How much do MLB sports analytics make? ›

Total Salary Range for Major League Baseball (MLB) Analyst

The estimated total pay range for a Analyst at Major League Baseball (MLB) is $65K–$110K per year, which includes base salary and additional pay. The average Analyst base salary at Major League Baseball (MLB) is $77K per year.

How are statistics used in baseball? ›

General managers and baseball scouts have long used the major statistics, among other factors and opinions, to understand player value. Managers, catchers and pitchers use the statistics of batters of opposing teams to develop pitching strategies and set defensive positioning on the field.

How many MLB teams use analytics? ›

Now, however, every professional baseball team has an analytics department and uses data to inform its decision-making.
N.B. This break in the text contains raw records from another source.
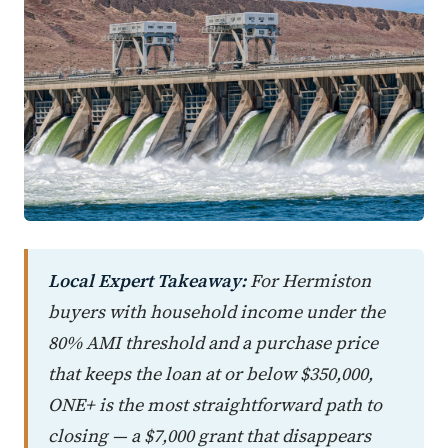
Local Expert Takeaway:
For Hermiston
buyers with household income under the
80% AMI threshold and a purchase price
that keeps the loan at or below $350,000,
ONE+ is the most straightforward path to
closing — a $7,000 grant that disappears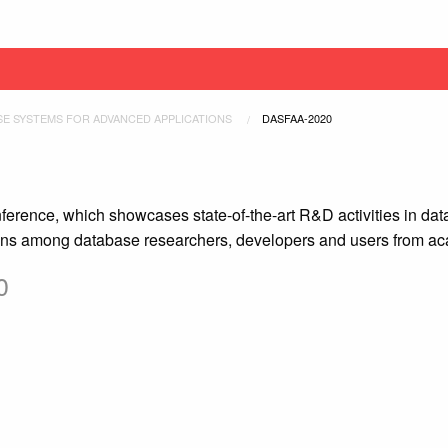
SE SYSTEMS FOR ADVANCED APPLICATIONS
CURRENT:
DASFAA-2020
rence, which showcases state-of-the-art R&D activities in data
ions among database researchers, developers and users from ac
0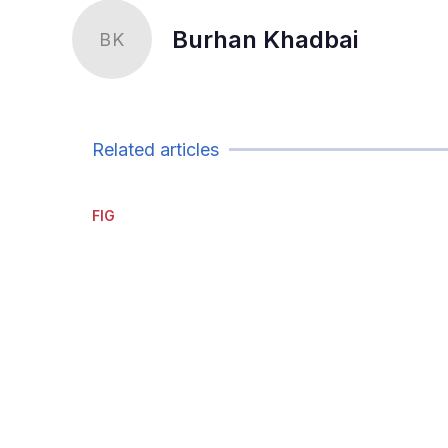
Burhan Khadbai
BK
Related articles
FIG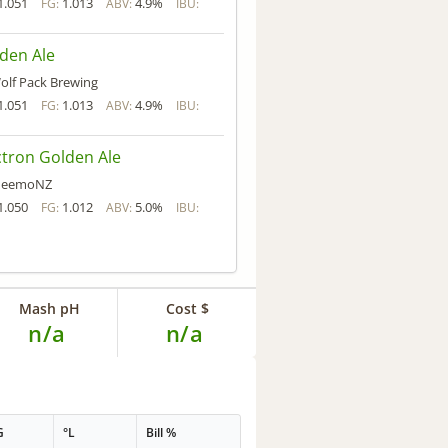
1.051
1.013
4.9%
FG:
ABV:
IBU:
den Ale
olf Pack Brewing
1.051
1.013
4.9%
FG:
ABV:
IBU:
tron Golden Ale
eemoNZ
1.050
1.012
5.0%
FG:
ABV:
IBU:
Mash pH
Cost $
n/a
n/a
G
°L
Bill %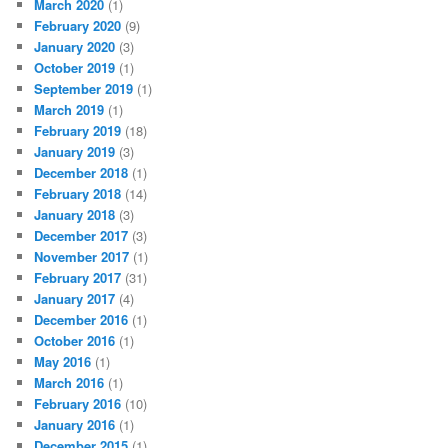
March 2020
(1)
February 2020
(9)
January 2020
(3)
October 2019
(1)
September 2019
(1)
March 2019
(1)
February 2019
(18)
January 2019
(3)
December 2018
(1)
February 2018
(14)
January 2018
(3)
December 2017
(3)
November 2017
(1)
February 2017
(31)
January 2017
(4)
December 2016
(1)
October 2016
(1)
May 2016
(1)
March 2016
(1)
February 2016
(10)
January 2016
(1)
December 2015
(1)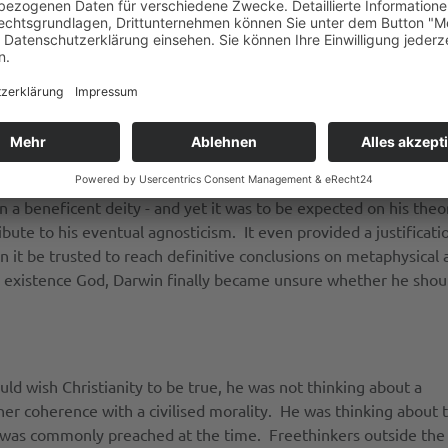
ated in the rigorous examination of evidence could corrode belie
aturalists in astronomy and the Earth sciences encouraged in h
e do miracles become.” [2] The fact that the variations on whi
ated with a prospective use, predisposed him against the view 
ators would recognise, an emphasis on natural selection and a
win himself considered that the presence of so much pain and 
n a beneficent deity - and yet it was to be expected on his theo
bute to his eventual agnosticism. It even provided a justificatio
n it be trusted to reach definitive conclusions on metaphysical
existence God, Darwin finally became unsure whether he should
d wish Christianity to be true, he was not thinking about a
her coherence with a civilised morality. He was thinking about 
t was commonly preached at the time. Freethinkers outside the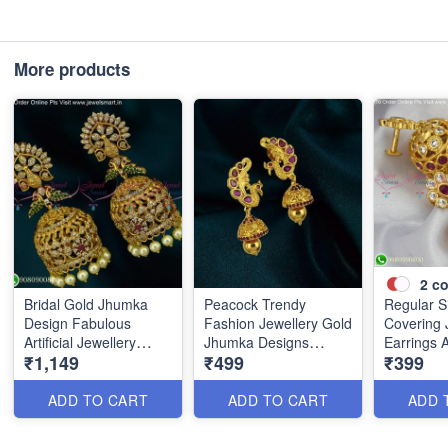
More products
2
co
Bridal Gold Jhumka
Peacock Trendy
Regular S
Design Fabulous
Fashion Jewellery Gold
Covering
Artificial Jewellery
Jhumka Designs
Earrings 
₹1,149
₹499
₹399
Collections J25404
J18224N
Studded 
ADD TO CART
ADD TO CART
ADD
How much data does a baseball game use? ›

Data consumption is about 1 GB of data per hour when streamed on a smartphone, and up to 3 GB per hour for each stream of HD video on tablet or connected device.

Is baseball based on statistics? ›

Baseball is a numbers game. All sports have statistics, but there is something about baseball that lends itself to being the perfect sport for number nerds everywhere. So much so there's even a specific name given to the study of baseball statistics: sabermetrics.

References

Top Articles
Latest Posts
Article information

Author: Golda Nolan II

Last Updated:

Views: 5981

Rating: 4.8 / 5 (58 voted)

Reviews: 89% of readers found this page helpful

Author information

Name: Golda Nolan II

Birthday: 1998-05-14

Address: Suite 369 9754 Roberts Pines, West Benitaburgh, NM 69180-7958

Phone: +522993866487

Job: Sales Executive

Hobby: Worldbuilding, Shopping, Quilting, Cooking, Homebrewing, Leather crafting, Pet

Introduction: My name is Golda Nolan II, I am a thoughtful, clever, cute, jolly, brave, powerful, splendid person who loves writing and wants to share my knowledge and understanding with you.